Klartext​.NRW – Der Kampfmittelverdacht unter­halb der Fahrbahn der A1 in Merkenich hat sich nicht bestä­tigt. Wie das Ordnungsamt der Stadt Köln soeben mit­teilte, wurde im Zuge der Ausschachtung eine alte Eisenstange unter­halb des Fahrbahndamms gefunden.

Die zustän­dige Baufirma beginnt umge­hend mit der Verfüllung des Schachts. Voraussichtlich wer­den diese Arbeiten bis in den Mittwochabend (11.10.) hin­ein andau­ern. Ab Donnerstagmorgen (12.10.) kön­nen dann wie­der zwei der drei Fahrstreifen frei­ge­ge­ben werden.

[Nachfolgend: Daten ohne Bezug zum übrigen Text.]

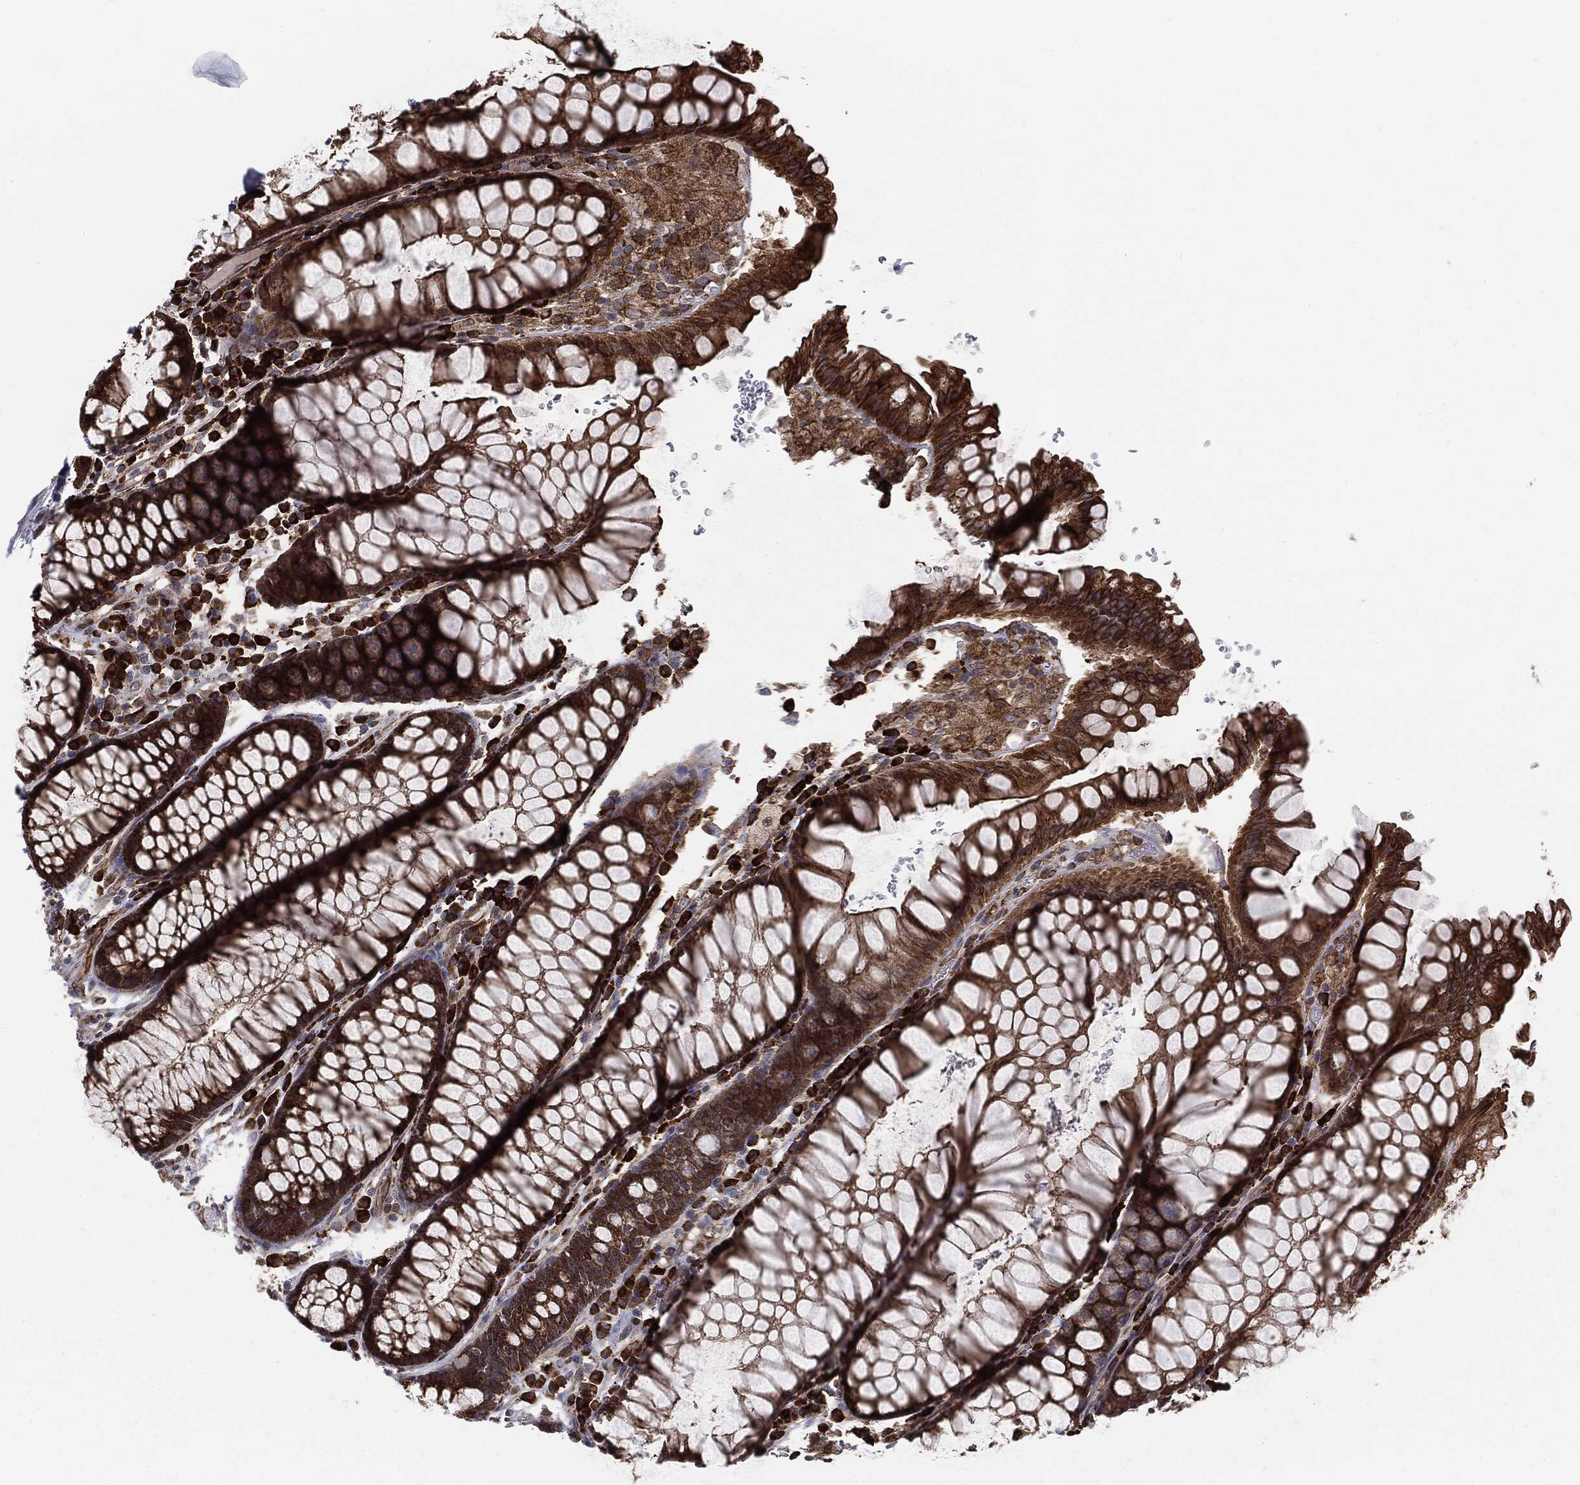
{"staining": {"intensity": "strong", "quantity": ">75%", "location": "cytoplasmic/membranous"}, "tissue": "rectum", "cell_type": "Glandular cells", "image_type": "normal", "snomed": [{"axis": "morphology", "description": "Normal tissue, NOS"}, {"axis": "topography", "description": "Rectum"}], "caption": "Strong cytoplasmic/membranous protein expression is present in about >75% of glandular cells in rectum. The staining was performed using DAB, with brown indicating positive protein expression. Nuclei are stained blue with hematoxylin.", "gene": "CYLD", "patient": {"sex": "female", "age": 68}}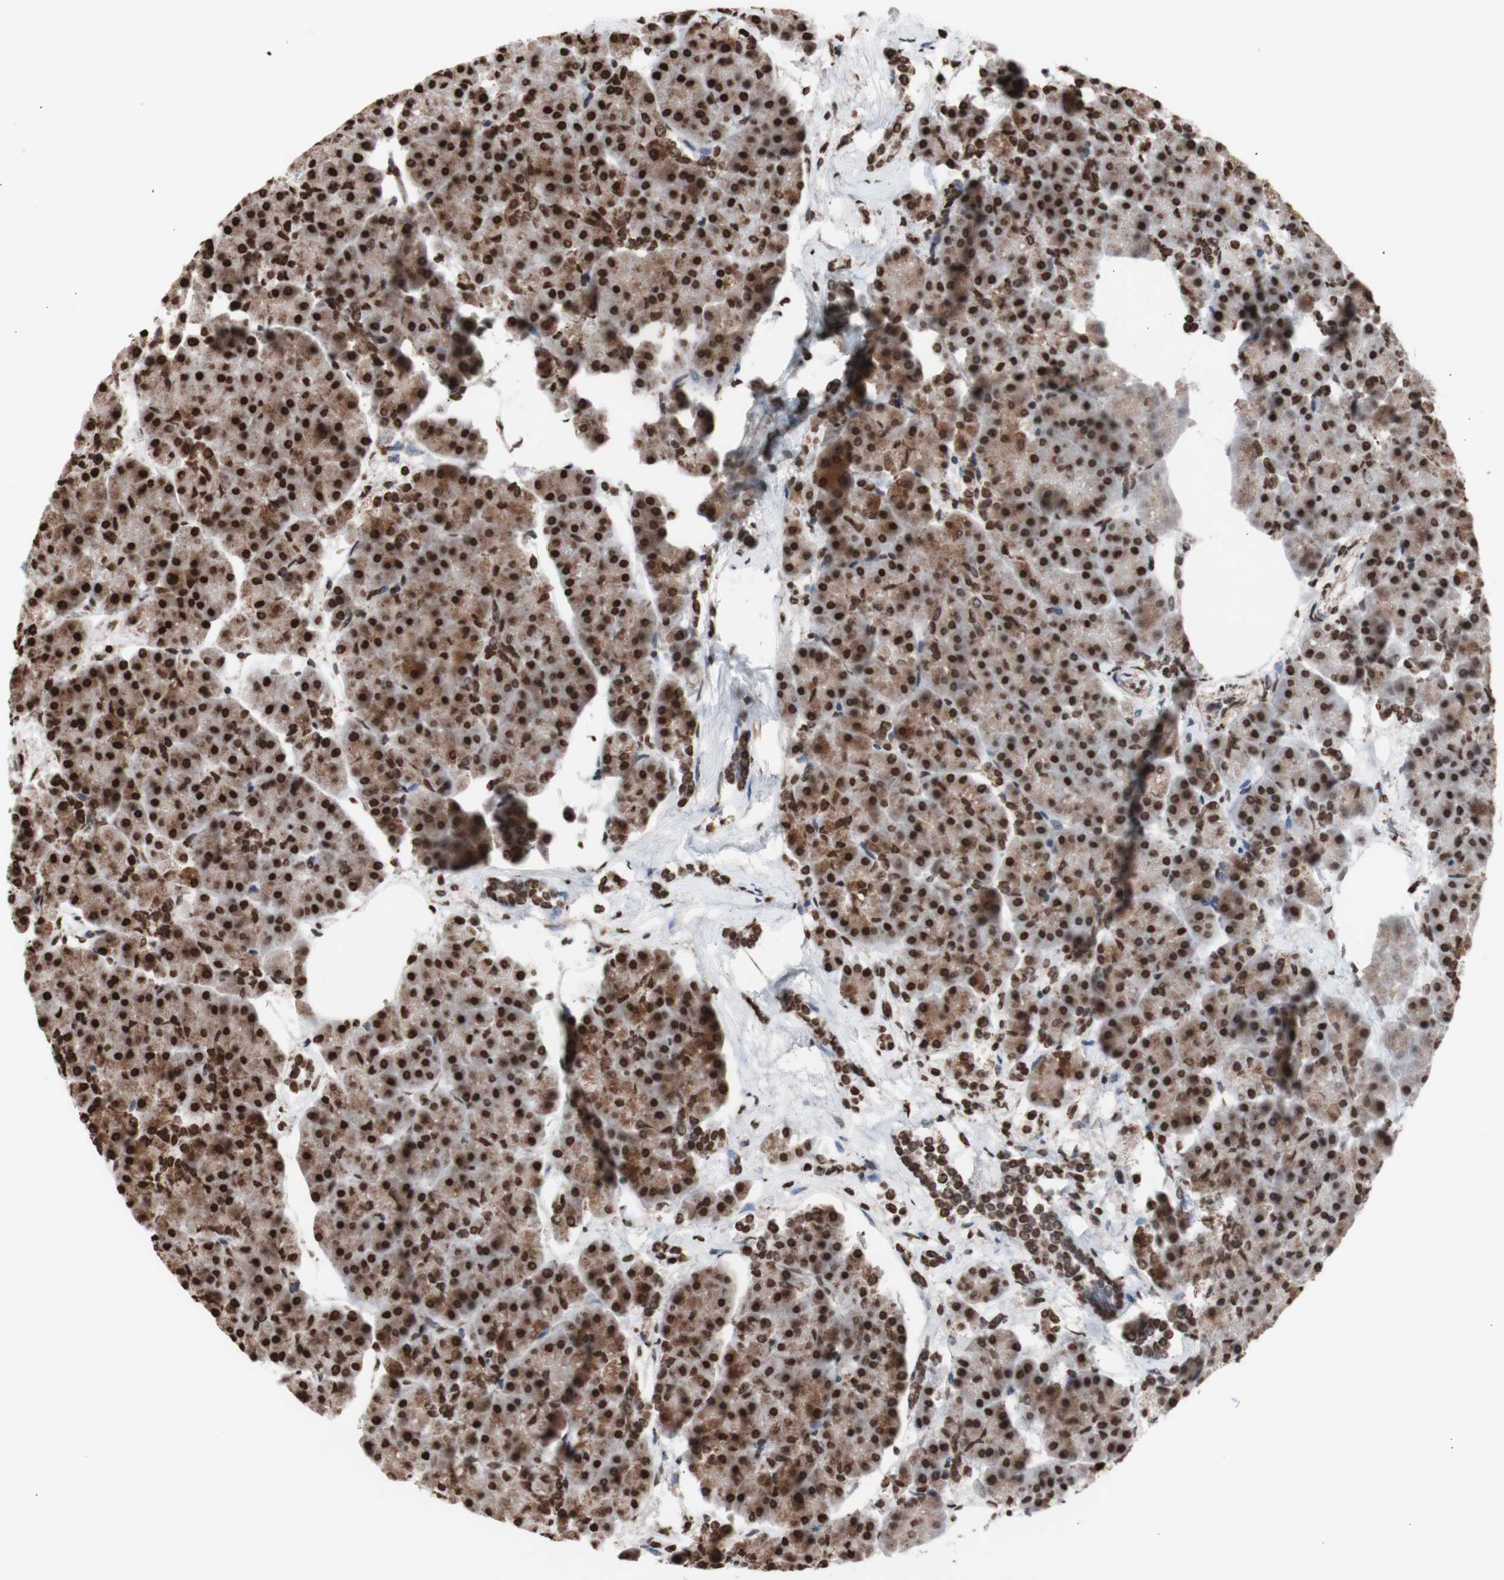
{"staining": {"intensity": "strong", "quantity": ">75%", "location": "cytoplasmic/membranous,nuclear"}, "tissue": "pancreas", "cell_type": "Exocrine glandular cells", "image_type": "normal", "snomed": [{"axis": "morphology", "description": "Normal tissue, NOS"}, {"axis": "topography", "description": "Pancreas"}], "caption": "About >75% of exocrine glandular cells in normal human pancreas display strong cytoplasmic/membranous,nuclear protein expression as visualized by brown immunohistochemical staining.", "gene": "SNAI2", "patient": {"sex": "female", "age": 70}}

Unter der Richtungsfahrbahn Koblenz gab es auf­grund von Sondierungen als Voruntersuchung für eine Baustelle der Stadtentwässerungsbetriebe einen Verdacht auf ein Kampfmittel aus dem Zweiten Weltkrieg.

Für genauere Untersuchungen musste eine 4,5 mal 4,5 Meter große und 8 Meter tiefe Baugrube aus­ge­schach­tet wer­den. Dazu ist die Vollsperrung der A1 zwi­schen Leverkusen-​West und Köln-​Niehl nötig.